» WHAT TO WORK ON: Print each of the entries exactly, leaving nothing out.

» SOURCE DATA:
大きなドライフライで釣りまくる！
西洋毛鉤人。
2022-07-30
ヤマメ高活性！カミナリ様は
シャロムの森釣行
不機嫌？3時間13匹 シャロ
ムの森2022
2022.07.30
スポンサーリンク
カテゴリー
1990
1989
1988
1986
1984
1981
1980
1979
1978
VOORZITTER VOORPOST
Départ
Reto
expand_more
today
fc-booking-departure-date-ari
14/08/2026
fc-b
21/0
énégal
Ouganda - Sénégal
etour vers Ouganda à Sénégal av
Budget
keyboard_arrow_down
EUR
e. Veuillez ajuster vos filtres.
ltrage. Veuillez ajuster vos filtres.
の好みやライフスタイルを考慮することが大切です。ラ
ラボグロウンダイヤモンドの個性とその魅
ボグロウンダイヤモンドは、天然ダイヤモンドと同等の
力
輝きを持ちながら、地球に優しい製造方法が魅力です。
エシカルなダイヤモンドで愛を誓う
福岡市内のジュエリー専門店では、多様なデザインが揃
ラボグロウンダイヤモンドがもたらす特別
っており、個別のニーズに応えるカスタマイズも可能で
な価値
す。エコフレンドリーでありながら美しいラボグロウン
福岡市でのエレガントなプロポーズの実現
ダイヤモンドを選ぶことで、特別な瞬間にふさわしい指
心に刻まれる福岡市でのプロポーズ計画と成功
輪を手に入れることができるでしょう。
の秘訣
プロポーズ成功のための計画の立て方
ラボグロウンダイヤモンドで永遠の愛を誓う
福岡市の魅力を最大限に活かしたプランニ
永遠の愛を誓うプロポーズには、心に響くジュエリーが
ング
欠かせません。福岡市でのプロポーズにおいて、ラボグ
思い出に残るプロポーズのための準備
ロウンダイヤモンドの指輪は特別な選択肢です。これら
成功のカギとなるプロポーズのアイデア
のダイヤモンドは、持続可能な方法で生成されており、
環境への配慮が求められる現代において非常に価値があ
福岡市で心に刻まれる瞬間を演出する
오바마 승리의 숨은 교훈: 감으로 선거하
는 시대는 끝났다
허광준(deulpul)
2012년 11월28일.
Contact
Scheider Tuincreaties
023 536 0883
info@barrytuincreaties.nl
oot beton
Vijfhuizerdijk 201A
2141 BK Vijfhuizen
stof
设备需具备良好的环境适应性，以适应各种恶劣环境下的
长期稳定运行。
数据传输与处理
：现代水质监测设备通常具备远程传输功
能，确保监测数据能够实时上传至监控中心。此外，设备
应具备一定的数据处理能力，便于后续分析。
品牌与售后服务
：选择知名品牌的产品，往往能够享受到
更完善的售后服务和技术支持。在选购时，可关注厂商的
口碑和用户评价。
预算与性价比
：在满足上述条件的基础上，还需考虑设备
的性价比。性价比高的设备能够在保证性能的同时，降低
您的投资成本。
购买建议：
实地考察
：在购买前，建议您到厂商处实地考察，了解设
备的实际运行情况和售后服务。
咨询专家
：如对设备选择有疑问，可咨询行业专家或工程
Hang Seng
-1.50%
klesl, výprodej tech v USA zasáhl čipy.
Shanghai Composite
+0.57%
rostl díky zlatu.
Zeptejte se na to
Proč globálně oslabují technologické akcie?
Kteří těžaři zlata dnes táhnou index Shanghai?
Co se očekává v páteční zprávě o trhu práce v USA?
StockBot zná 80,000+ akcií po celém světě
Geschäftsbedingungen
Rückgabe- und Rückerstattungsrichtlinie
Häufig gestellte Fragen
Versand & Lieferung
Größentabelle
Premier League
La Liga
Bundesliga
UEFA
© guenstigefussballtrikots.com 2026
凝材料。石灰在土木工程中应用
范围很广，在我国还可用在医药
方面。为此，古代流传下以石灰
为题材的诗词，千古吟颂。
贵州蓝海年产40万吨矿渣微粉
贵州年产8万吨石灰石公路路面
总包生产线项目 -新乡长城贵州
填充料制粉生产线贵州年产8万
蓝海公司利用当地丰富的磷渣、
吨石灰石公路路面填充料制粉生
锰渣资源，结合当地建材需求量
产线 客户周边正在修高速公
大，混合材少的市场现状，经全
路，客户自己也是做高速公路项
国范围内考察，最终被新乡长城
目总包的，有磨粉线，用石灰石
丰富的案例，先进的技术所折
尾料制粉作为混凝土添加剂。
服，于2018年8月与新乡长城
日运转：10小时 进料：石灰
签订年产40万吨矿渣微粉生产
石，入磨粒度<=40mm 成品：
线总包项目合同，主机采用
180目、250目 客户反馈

» SOLUTION TO THIS TASK:
大きなドライフライで釣りまくる！
西洋毛鉤人。
2022-07-30
ヤマメ高活性！カミナリ様は
シャロムの森釣行
不機嫌？3時間13匹 シャロ
ムの森2022
2022.07.30
スポンサーリンク
カテゴリー
1990
1989
1988
1986
1984
1981
1980
1979
1978
VOORZITTER VOORPOST
Départ
Reto
expand_more
today
fc-booking-departure-date-ari
14/08/2026
fc-b
21/0
énégal
Ouganda - Sénégal
etour vers Ouganda à Sénégal av
Budget
keyboard_arrow_down
EUR
e. Veuillez ajuster vos filtres.
ltrage. Veuillez ajuster vos filtres.
の好みやライフスタイルを考慮することが大切です。ラ
ラボグロウンダイヤモンドの個性とその魅
ボグロウンダイヤモンドは、天然ダイヤモンドと同等の
力
輝きを持ちながら、地球に優しい製造方法が魅力です。
エシカルなダイヤモンドで愛を誓う
福岡市内のジュエリー専門店では、多様なデザインが揃
ラボグロウンダイヤモンドがもたらす特別
っており、個別のニーズに応えるカスタマイズも可能で
な価値
す。エコフレンドリーでありながら美しいラボグロウン
福岡市でのエレガントなプロポーズの実現
ダイヤモンドを選ぶことで、特別な瞬間にふさわしい指
心に刻まれる福岡市でのプロポーズ計画と成功
輪を手に入れることができるでしょう。
の秘訣
プロポーズ成功のための計画の立て方
ラボグロウンダイヤモンドで永遠の愛を誓う
福岡市の魅力を最大限に活かしたプランニ
永遠の愛を誓うプロポーズには、心に響くジュエリーが
ング
欠かせません。福岡市でのプロポーズにおいて、ラボグ
思い出に残るプロポーズのための準備
ロウンダイヤモンドの指輪は特別な選択肢です。これら
成功のカギとなるプロポーズのアイデア
のダイヤモンドは、持続可能な方法で生成されており、
環境への配慮が求められる現代において非常に価値があ
福岡市で心に刻まれる瞬間を演出する
오바마 승리의 숨은 교훈: 감으로 선거하
는 시대는 끝났다
허광준(deulpul)
2012년 11월28일.
Contact
Scheider Tuincreaties
023 536 0883
info@barrytuincreaties.nl
oot beton
Vijfhuizerdijk 201A
2141 BK Vijfhuizen
stof
设备需具备良好的环境适应性，以适应各种恶劣环境下的
长期稳定运行。
数据传输与处理
：现代水质监测设备通常具备远程传输功
能，确保监测数据能够实时上传至监控中心。此外，设备
应具备一定的数据处理能力，便于后续分析。
品牌与售后服务
：选择知名品牌的产品，往往能够享受到
更完善的售后服务和技术支持。在选购时，可关注厂商的
口碑和用户评价。
预算与性价比
：在满足上述条件的基础上，还需考虑设备
的性价比。性价比高的设备能够在保证性能的同时，降低
您的投资成本。
购买建议：
实地考察
：在购买前，建议您到厂商处实地考察，了解设
备的实际运行情况和售后服务。
咨询专家
：如对设备选择有疑问，可咨询行业专家或工程
Hang Seng
-1.50%
klesl, výprodej tech v USA zasáhl čipy.
Shanghai Composite
+0.57%
rostl díky zlatu.
Zeptejte se na to
Proč globálně oslabují technologické akcie?
Kteří těžaři zlata dnes táhnou index Shanghai?
Co se očekává v páteční zprávě o trhu práce v USA?
StockBot zná 80,000+ akcií po celém světě
Geschäftsbedingungen
Rückgabe- und Rückerstattungsrichtlinie
Häufig gestellte Fragen
Versand & Lieferung
Größentabelle
Premier League
La Liga
Bundesliga
UEFA
© guenstigefussballtrikots.com 2026
凝材料。石灰在土木工程中应用
范围很广，在我国还可用在医药
方面。为此，古代流传下以石灰
为题材的诗词，千古吟颂。
贵州蓝海年产40万吨矿渣微粉
贵州年产8万吨石灰石公路路面
总包生产线项目 -新乡长城贵州
填充料制粉生产线贵州年产8万
蓝海公司利用当地丰富的磷渣、
吨石灰石公路路面填充料制粉生
锰渣资源，结合当地建材需求量
产线 客户周边正在修高速公
大，混合材少的市场现状，经全
路，客户自己也是做高速公路项
国范围内考察，最终被新乡长城
目总包的，有磨粉线，用石灰石
丰富的案例，先进的技术所折
尾料制粉作为混凝土添加剂。
服，于2018年8月与新乡长城
日运转：10小时 进料：石灰
签订年产40万吨矿渣微粉生产
石，入磨粒度<=40mm 成品：
线总包项目合同，主机采用
180目、250目 客户反馈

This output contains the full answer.